虎番疾風録第3章

(83)長嶋獲得へ西武の熱き思い

西武優勝記念交歓会で握手する長嶋(左)と堤オーナー =昭和58(1983)年12月
西武優勝記念交歓会で握手する長嶋(左)と堤オーナー =昭和58(1983)年12月

 長嶋監督の「解任」に対する受け止め方は各球団さまざまだった。大阪・梅田の阪神球団事務所では、小津社長がしんみりとした表情で記者たちに囲まれた。

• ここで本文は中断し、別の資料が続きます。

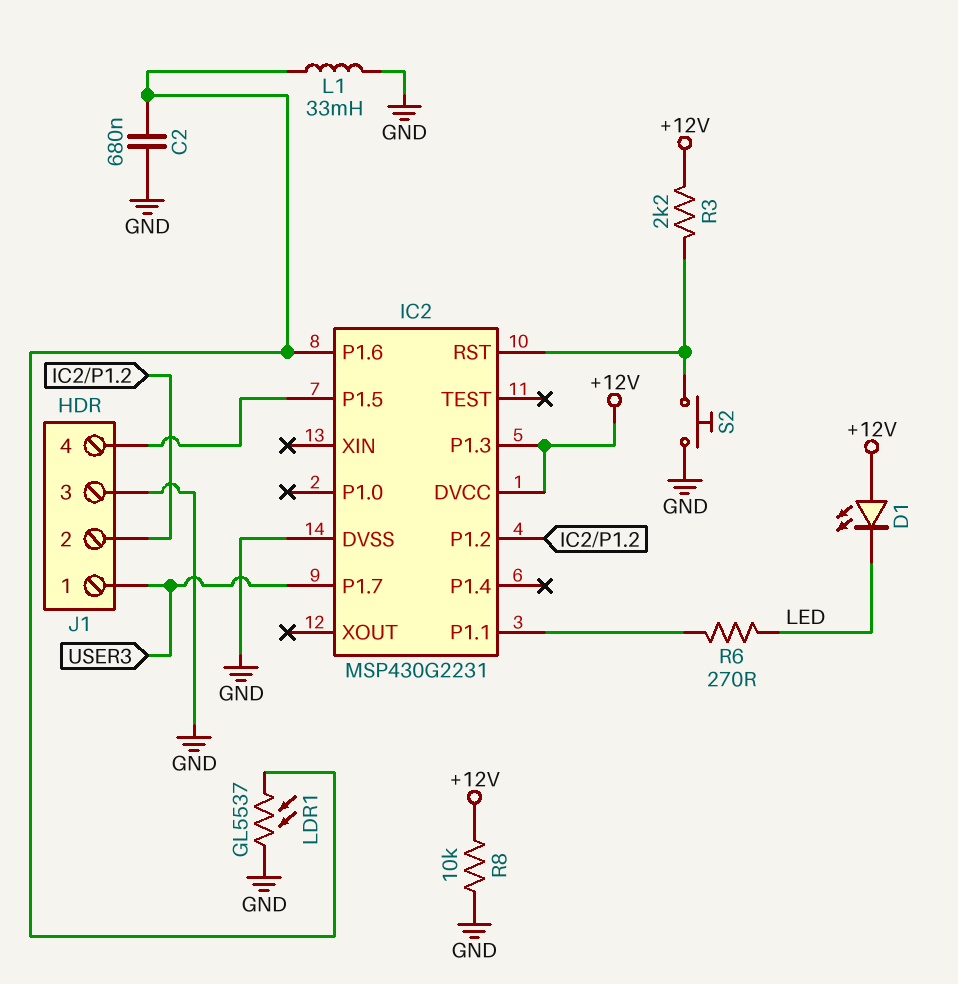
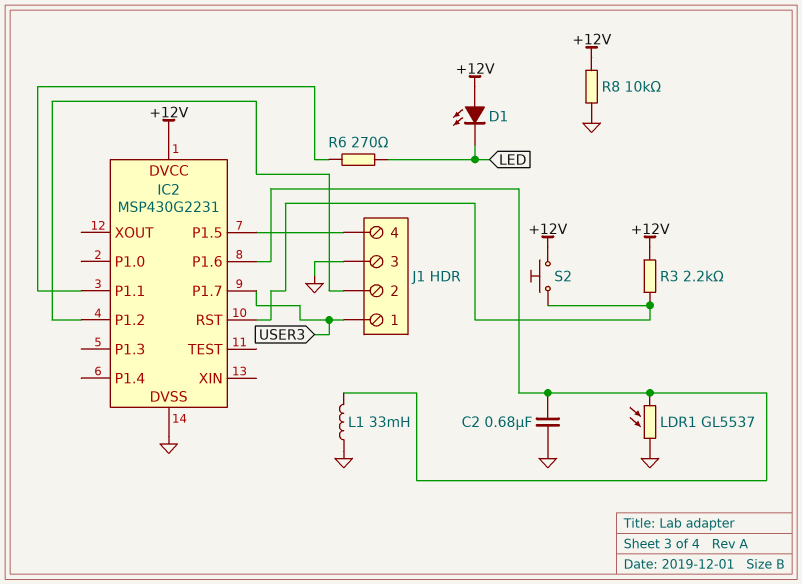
IC2 pin P1.3: +12V -> none
S2: button (GND, IC2/RST) -> button (+12V, IC2/RST)

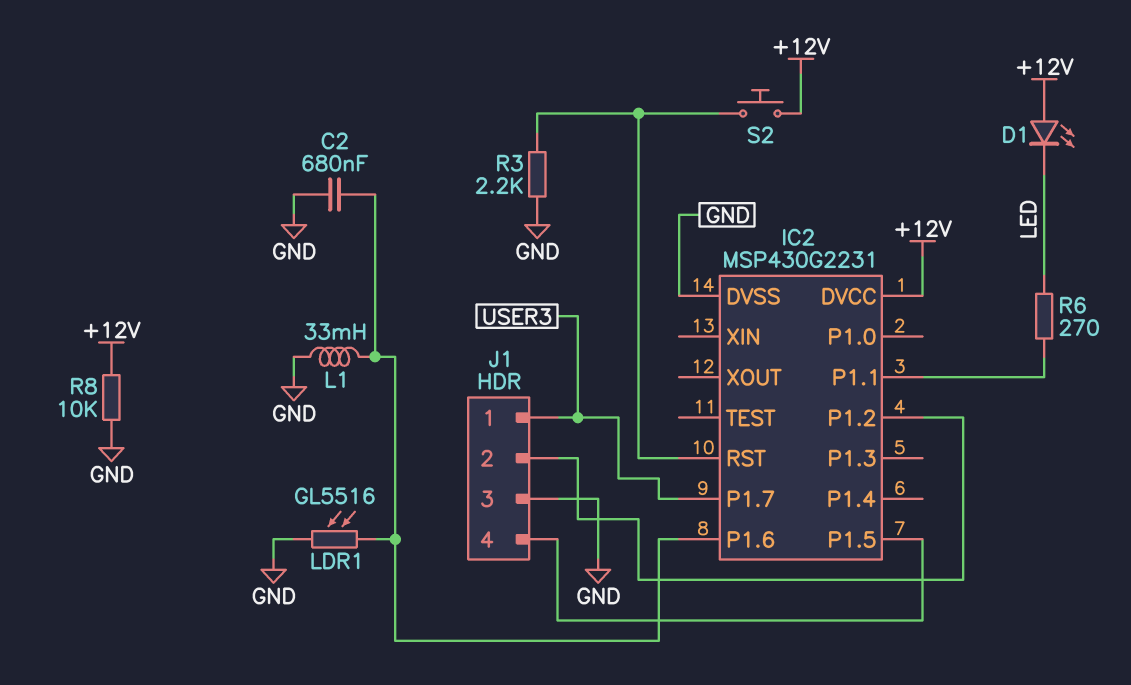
LDR1: GL5537 (GND, IC2/P1.6) -> GL5516 (GND, IC2/P1.6)
R3: 2.2k (+12V, IC2/RST) -> 2.2k (GND, IC2/RST)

 「ご苦労さんの言葉しかない。実はシーズン中に長嶋君から秋のオープン戦の協力を頼まれたんだ。じゃぁ、君の顔を立てよう-とOKした。こんなことになったけど、快く受けたのがせめてものはなむけになった」

 「社長、長嶋さんが亡くなったわけじゃないんですよ」

 「おお、そうやった」と、笑いがでたものの、記者たちの気持ちも社長と同じだった。

 西武が動いた。「解任」が発表された翌日の10月22日、根本監督が長嶋邸に電話を入れ、長嶋本人に直接「監督就任」を要請したのである。

 西武といえばつい先日、元阪急監督の上田利治の招聘(しょうへい)を断念し、根本監督の来季「続投」を発表したばかり。いったい何があったのか…。実は長嶋監督の「解任」を堤オーナーが激怒したという。

 「いかん、絶対にいかん! 長嶋さんは日本の球界にとって、かけがえのない至宝なんだ。どんなことがあっても球界を去らせてはいけない。巨人が必要としないのなら、ウチでやってもらいたい。セ、パの違いなど小さな問題だ。これは球界全体の大問題だ」

 昭和53(1978)年オフ、クラウンライターから球団を買った際、堤オーナーは「西武ライオンズ」の監督に「長嶋」を希望した。もちろん、それは実現不可能。堤自身「巨人さんが手放すはずはないでしょうけどね」と笑うしかない夢物語だった。だが、状況が変わった。

 堤は根本監督を呼び、熱い思いを語った。根本もその熱意に打たれた。

 「わかりました。シゲ(長嶋)に譲るのなら、私はいつでもユニホームを脱ぎましょう」と長嶋招聘に全力を尽くすことを約束。そして22日朝、さっそく行動に移したのである。